Stored items from a collection:
|---|

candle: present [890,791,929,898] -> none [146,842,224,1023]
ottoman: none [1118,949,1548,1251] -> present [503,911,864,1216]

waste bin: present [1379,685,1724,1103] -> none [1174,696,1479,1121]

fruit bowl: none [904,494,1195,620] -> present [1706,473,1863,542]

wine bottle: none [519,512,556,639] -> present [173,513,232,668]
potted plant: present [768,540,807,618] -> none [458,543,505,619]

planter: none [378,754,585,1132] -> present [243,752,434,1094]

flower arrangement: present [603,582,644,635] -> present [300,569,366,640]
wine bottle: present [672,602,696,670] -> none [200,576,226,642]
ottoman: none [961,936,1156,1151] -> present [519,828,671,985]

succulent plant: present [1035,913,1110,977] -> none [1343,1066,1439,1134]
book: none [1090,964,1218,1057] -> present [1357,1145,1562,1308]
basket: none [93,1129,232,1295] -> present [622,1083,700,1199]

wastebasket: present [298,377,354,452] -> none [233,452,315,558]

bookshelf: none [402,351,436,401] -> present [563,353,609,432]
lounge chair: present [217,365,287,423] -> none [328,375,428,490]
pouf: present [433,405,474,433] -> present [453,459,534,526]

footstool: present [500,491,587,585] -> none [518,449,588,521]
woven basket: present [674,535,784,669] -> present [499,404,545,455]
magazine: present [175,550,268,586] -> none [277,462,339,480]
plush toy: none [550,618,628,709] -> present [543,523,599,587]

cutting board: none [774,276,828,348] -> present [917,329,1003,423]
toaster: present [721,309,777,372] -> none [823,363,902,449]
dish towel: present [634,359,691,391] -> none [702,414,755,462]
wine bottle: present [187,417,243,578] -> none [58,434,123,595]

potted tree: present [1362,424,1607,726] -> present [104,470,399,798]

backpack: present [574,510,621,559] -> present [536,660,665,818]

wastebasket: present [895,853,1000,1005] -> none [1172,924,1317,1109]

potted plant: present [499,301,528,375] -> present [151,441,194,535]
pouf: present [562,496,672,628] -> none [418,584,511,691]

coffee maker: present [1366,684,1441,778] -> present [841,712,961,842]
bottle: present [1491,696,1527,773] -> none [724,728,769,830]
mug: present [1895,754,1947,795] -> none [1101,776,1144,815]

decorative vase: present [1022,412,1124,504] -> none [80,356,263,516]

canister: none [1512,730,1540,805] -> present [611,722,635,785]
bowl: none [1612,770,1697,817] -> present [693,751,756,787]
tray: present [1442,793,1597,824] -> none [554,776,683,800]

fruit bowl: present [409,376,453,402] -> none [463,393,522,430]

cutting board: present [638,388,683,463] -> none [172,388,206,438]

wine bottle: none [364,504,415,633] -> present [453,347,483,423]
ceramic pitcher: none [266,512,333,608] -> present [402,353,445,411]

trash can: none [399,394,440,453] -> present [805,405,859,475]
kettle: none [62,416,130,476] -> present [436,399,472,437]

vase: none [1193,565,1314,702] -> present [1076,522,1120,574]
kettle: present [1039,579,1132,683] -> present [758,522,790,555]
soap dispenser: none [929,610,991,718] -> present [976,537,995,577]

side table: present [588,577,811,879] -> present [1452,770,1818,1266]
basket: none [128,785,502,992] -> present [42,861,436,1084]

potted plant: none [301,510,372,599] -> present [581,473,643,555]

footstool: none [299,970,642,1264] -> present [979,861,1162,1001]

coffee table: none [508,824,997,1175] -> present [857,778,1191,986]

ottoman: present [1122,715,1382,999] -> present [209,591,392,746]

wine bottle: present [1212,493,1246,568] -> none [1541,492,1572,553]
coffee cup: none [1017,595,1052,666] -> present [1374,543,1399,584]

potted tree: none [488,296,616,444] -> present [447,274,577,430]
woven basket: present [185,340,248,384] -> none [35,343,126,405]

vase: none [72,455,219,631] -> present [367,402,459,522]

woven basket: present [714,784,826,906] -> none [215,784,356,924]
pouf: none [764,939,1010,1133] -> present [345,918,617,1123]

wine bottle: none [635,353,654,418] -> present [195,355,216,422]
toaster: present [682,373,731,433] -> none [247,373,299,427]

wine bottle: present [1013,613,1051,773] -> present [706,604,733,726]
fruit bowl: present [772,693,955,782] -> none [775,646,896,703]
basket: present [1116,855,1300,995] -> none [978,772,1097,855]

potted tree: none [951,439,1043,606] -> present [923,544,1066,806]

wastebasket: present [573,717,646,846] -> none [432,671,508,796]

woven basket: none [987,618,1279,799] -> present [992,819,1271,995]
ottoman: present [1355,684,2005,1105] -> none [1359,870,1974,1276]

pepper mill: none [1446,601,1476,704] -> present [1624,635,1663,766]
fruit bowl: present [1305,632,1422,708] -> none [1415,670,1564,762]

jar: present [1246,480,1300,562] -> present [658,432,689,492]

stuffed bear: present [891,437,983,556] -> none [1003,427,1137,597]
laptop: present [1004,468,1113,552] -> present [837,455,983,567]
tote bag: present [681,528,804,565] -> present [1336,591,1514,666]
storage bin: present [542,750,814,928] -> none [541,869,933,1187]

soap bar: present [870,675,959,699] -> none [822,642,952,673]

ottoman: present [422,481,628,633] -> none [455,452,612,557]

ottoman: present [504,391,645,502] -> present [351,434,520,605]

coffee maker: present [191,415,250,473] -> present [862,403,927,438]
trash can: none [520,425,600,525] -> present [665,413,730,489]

|---|

YOUR OBJECTIVE: Reproduce all of the data above, exactly and without omission.

OUTPUT OF THE EXERCISE:
candle: present [890,791,929,898] -> none [146,842,224,1023]
ottoman: none [1118,949,1548,1251] -> present [503,911,864,1216]

waste bin: present [1379,685,1724,1103] -> none [1174,696,1479,1121]

fruit bowl: none [904,494,1195,620] -> present [1706,473,1863,542]

wine bottle: none [519,512,556,639] -> present [173,513,232,668]
potted plant: present [768,540,807,618] -> none [458,543,505,619]

planter: none [378,754,585,1132] -> present [243,752,434,1094]

flower arrangement: present [603,582,644,635] -> present [300,569,366,640]
wine bottle: present [672,602,696,670] -> none [200,576,226,642]
ottoman: none [961,936,1156,1151] -> present [519,828,671,985]

succulent plant: present [1035,913,1110,977] -> none [1343,1066,1439,1134]
book: none [1090,964,1218,1057] -> present [1357,1145,1562,1308]
basket: none [93,1129,232,1295] -> present [622,1083,700,1199]

wastebasket: present [298,377,354,452] -> none [233,452,315,558]

bookshelf: none [402,351,436,401] -> present [563,353,609,432]
lounge chair: present [217,365,287,423] -> none [328,375,428,490]
pouf: present [433,405,474,433] -> present [453,459,534,526]

footstool: present [500,491,587,585] -> none [518,449,588,521]
woven basket: present [674,535,784,669] -> present [499,404,545,455]
magazine: present [175,550,268,586] -> none [277,462,339,480]
plush toy: none [550,618,628,709] -> present [543,523,599,587]

cutting board: none [774,276,828,348] -> present [917,329,1003,423]
toaster: present [721,309,777,372] -> none [823,363,902,449]
dish towel: present [634,359,691,391] -> none [702,414,755,462]
wine bottle: present [187,417,243,578] -> none [58,434,123,595]

potted tree: present [1362,424,1607,726] -> present [104,470,399,798]

backpack: present [574,510,621,559] -> present [536,660,665,818]

wastebasket: present [895,853,1000,1005] -> none [1172,924,1317,1109]

potted plant: present [499,301,528,375] -> present [151,441,194,535]
pouf: present [562,496,672,628] -> none [418,584,511,691]

coffee maker: present [1366,684,1441,778] -> present [841,712,961,842]
bottle: present [1491,696,1527,773] -> none [724,728,769,830]
mug: present [1895,754,1947,795] -> none [1101,776,1144,815]

decorative vase: present [1022,412,1124,504] -> none [80,356,263,516]

canister: none [1512,730,1540,805] -> present [611,722,635,785]
bowl: none [1612,770,1697,817] -> present [693,751,756,787]
tray: present [1442,793,1597,824] -> none [554,776,683,800]

fruit bowl: present [409,376,453,402] -> none [463,393,522,430]

cutting board: present [638,388,683,463] -> none [172,388,206,438]

wine bottle: none [364,504,415,633] -> present [453,347,483,423]
ceramic pitcher: none [266,512,333,608] -> present [402,353,445,411]

trash can: none [399,394,440,453] -> present [805,405,859,475]
kettle: none [62,416,130,476] -> present [436,399,472,437]

vase: none [1193,565,1314,702] -> present [1076,522,1120,574]
kettle: present [1039,579,1132,683] -> present [758,522,790,555]
soap dispenser: none [929,610,991,718] -> present [976,537,995,577]

side table: present [588,577,811,879] -> present [1452,770,1818,1266]
basket: none [128,785,502,992] -> present [42,861,436,1084]

potted plant: none [301,510,372,599] -> present [581,473,643,555]

footstool: none [299,970,642,1264] -> present [979,861,1162,1001]

coffee table: none [508,824,997,1175] -> present [857,778,1191,986]

ottoman: present [1122,715,1382,999] -> present [209,591,392,746]

wine bottle: present [1212,493,1246,568] -> none [1541,492,1572,553]
coffee cup: none [1017,595,1052,666] -> present [1374,543,1399,584]

potted tree: none [488,296,616,444] -> present [447,274,577,430]
woven basket: present [185,340,248,384] -> none [35,343,126,405]

vase: none [72,455,219,631] -> present [367,402,459,522]

woven basket: present [714,784,826,906] -> none [215,784,356,924]
pouf: none [764,939,1010,1133] -> present [345,918,617,1123]

wine bottle: none [635,353,654,418] -> present [195,355,216,422]
toaster: present [682,373,731,433] -> none [247,373,299,427]

wine bottle: present [1013,613,1051,773] -> present [706,604,733,726]
fruit bowl: present [772,693,955,782] -> none [775,646,896,703]
basket: present [1116,855,1300,995] -> none [978,772,1097,855]

potted tree: none [951,439,1043,606] -> present [923,544,1066,806]

wastebasket: present [573,717,646,846] -> none [432,671,508,796]

woven basket: none [987,618,1279,799] -> present [992,819,1271,995]
ottoman: present [1355,684,2005,1105] -> none [1359,870,1974,1276]

pepper mill: none [1446,601,1476,704] -> present [1624,635,1663,766]
fruit bowl: present [1305,632,1422,708] -> none [1415,670,1564,762]

jar: present [1246,480,1300,562] -> present [658,432,689,492]

stuffed bear: present [891,437,983,556] -> none [1003,427,1137,597]
laptop: present [1004,468,1113,552] -> present [837,455,983,567]
tote bag: present [681,528,804,565] -> present [1336,591,1514,666]
storage bin: present [542,750,814,928] -> none [541,869,933,1187]

soap bar: present [870,675,959,699] -> none [822,642,952,673]

ottoman: present [422,481,628,633] -> none [455,452,612,557]

ottoman: present [504,391,645,502] -> present [351,434,520,605]

coffee maker: present [191,415,250,473] -> present [862,403,927,438]
trash can: none [520,425,600,525] -> present [665,413,730,489]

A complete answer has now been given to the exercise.